Winter has visited Southern Alberta, and it’s been a bit of a harsh reminder of what winter is like around here.  Shoveling snow, icy roads, biting icy winds – I personally don’t find a lot of joy in any of it.  Every year that goes by, winter seems to be longer and I long for spring a bit more.

We all journey though many different seasons in life – some easier than others.  I was at an event last night, and the keynote speaker referred to this, comparing difficult seasons of life as a season of winter.

That resonated with me.  I truly feel like I am in the middle of a year of winter in my life.  2015 has been a hard year for many people – not just me.  So many people in my immediate circles have struggled so much, with sickness, finances, broken relationships – the list goes on.  And that’s just in my little world.  Turn on the news, and it seems like the world is in one of the coldest deep-freezes of winter.

But, the thing with winter is, while it can be dark and cold and lonely, it can also be beautiful. 

 
This week was strategic planning at work, and we spent a few hours on Monday night as a board looking back and marvelling at what God has done in this past year.  

I had a bit of a hard time celebrating though, because my entire year is coloured by the struggles surrounding Katie’s illness. I feel as though that’s what this whole year has been about.

Yet, as someone pointed out to me, there’s been so much more to this year.  I mean, really – I got married! In the midst of all the stress and everything else, I got to marry a man that I love so deeply.

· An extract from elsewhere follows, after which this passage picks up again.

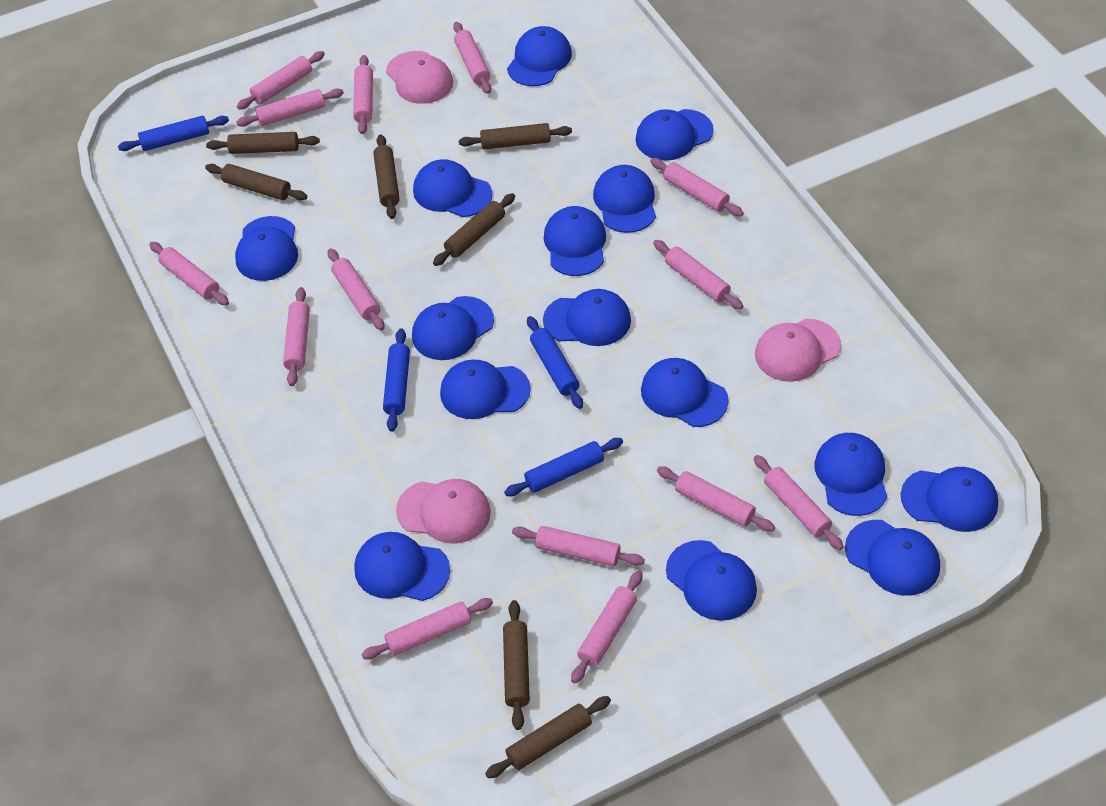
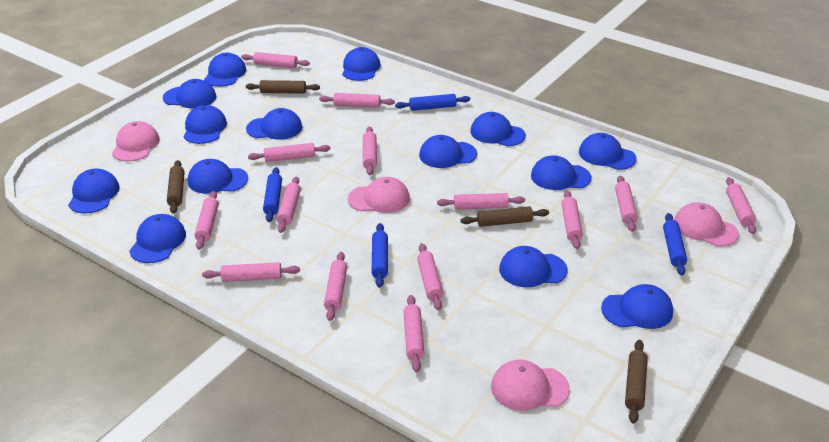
blue cap: 15 -> 14
brown rolling pin: 7 -> 4
pink cap: 3 -> 4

See?  Winter can be beautiful.

But winter can also be long, and that’s how I’m feeling right now.  As we enter into another phase of Katie’s illness, it kind of seems like spring won’t ever come.

My sister lives in Northern Mexico, in Baja California, and I remember her telling me how while she loves her life in Mexico, she misses the different seasons.  They don’t have the drastic weather changes like we do here, and you appreciate the warmth of summer that much more after months of cold.

So, I guess that works in the seasons of life too.  Once you’ve walked through a long, cold winter – sometimes trudging, sometimes even crawling – you appreciate the goodness of the spring that brings new life and new hope.